TIK dengan sendirinya juga berpengaruh atas tugas seorang Teknisi Perpustakaan, khususnya meniadakan tuga-tugas yang biasanya dikerjakan teknisi perpustakaan pada system manual  karena dapat diganti oleh kerja computer. Jenis pekerjaan ini adalah yang biasanya rutin dan berulang-ulang. Namun system otomasi ini harus juga dijalankan dan dipelihara oleh Tekhnisi Perpustakaan. Oleh sebab itu,  Teknisi Perpustakaan juga harus memiliki kompetensi dalam menggunakan computer. Untuk perpustakaan yang masih belum terotomasi penuh Tekhnisi Perpustakaan masih melakukan tugas rutin yang bersifat administratif, meski mungkin menggunakan komputer juga seperti dalam proses kata, akuntansi, dll. Dengan tersedianya basis data untuk katalogisasi, maka proses copy cataloging akan lebih banyak dikerjakan oleh teknisi perpustakaan. Untuk melakukan hal ini Tekhnisi Perpustakaan harus terbiasa dengan format catalog bermesin(machine readable catalog) maupun konsep dasar katalogisasi. Karena kemampuan dan pengalaman yang cukup panjang Teknisi Perpustakaan dapat diberi tugas dalam membantu mengelola system otomasi maupun peralatan dengan teknologi terbaru khususnya hal-hal teknis penggunaan peralatan tersebut.

      E.     Himpunan Jabatan Fungsional Pustakawan
Jabatan Fungsional Pustakawan (JFP) merupakan salah satu jabatan karir dalam sistem Pegawai Negeri Sipil (PNS) meski JFP lahir pada tahun 1988 namun hingga sekarang jabatan ini belum populer di kalangan PNS. Belum banyak PNS meniti jabatan karir ersebut, terlepas dari masih rendahnya apresiasi yang diterima oleh Pejabat Fungsional Pustakawan. Di sisi lain belum ada perstasi yang membanggakan dari Pejabat Fungsional tersebut. Mungkin dikarenakan belum seimbangnya apresiasi yang diberikan kepada PFP.
UU No. 42 Tahun 2007 tentang perpustakaan menjadi landasan bagi tumbuh kembangnya perpustakaan dan kepustakawanan di Indonesia. Menjadi keharusan bagi pustakawan Indonesia termasuk PFP untuk memahami dan melaksanakan UU tersebut. Sebagai langkah awal adalah upaya untuk mewujudkan adanya satu tafsir bersama di kalangan PFP atas tafsir tersebut.


BAB III
PENUTUP
 
      A.    Kesimpulan
Jabatan Fungsional Pustakawan (JFP) merupakan salah satu jabatan karis dalam PNS. Meski telah lahir dari tahun 1988, namun sampai sekarang jabatan ini belum popular di kalangan PNS. Belum adanya prestasi puncak yang membanggakan dari kalangan Pejabat Fungsional Perpustakaan sehingga rendahnya apresiasi yang diterimanya.

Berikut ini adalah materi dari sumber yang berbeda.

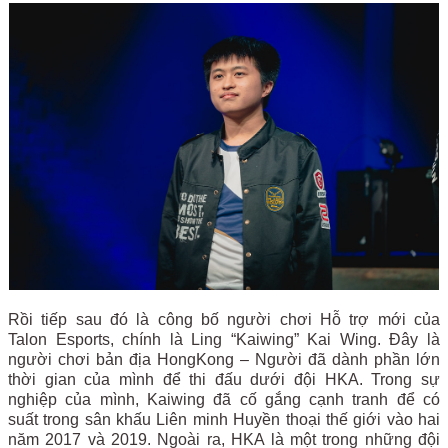
Rồi tiếp sau đó là công bố người chơi Hỗ trợ mới của
Talon Esports, chính là Ling “Kaiwing” Kai Wing. Đây là
người chơi bản địa HongKong – Người đã dành phần lớn
thời gian của mình để thi đấu dưới đội HKA. Trong sự
nghiệp của mình, Kaiwing đã cố gắng cạnh tranh để có
suất trong sân khấu Liên minh Huyền thoại thế giới vào hai
năm 2017 và 2019. Ngoài ra, HKA là một trong những đội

Sebenarnya telah ada UU no.43 tahun 2007 tentang Perpustakaan yang dapat menjadi landasan tumbuh – kembangnya pustakawan dan kepustakawanan Indonesia. Sebagai langkah awal adalah upaya mewujudkan dan melaksankan undang-undang tersebut.



DAFTAR PUSTAKA

Sudarsono, Blasius. 2009. Pustakawan Cinta dan Teknologi. Jakarta: Ikatan Sarjan Ilmu  Perpustakaan dan Informasi Indonesia.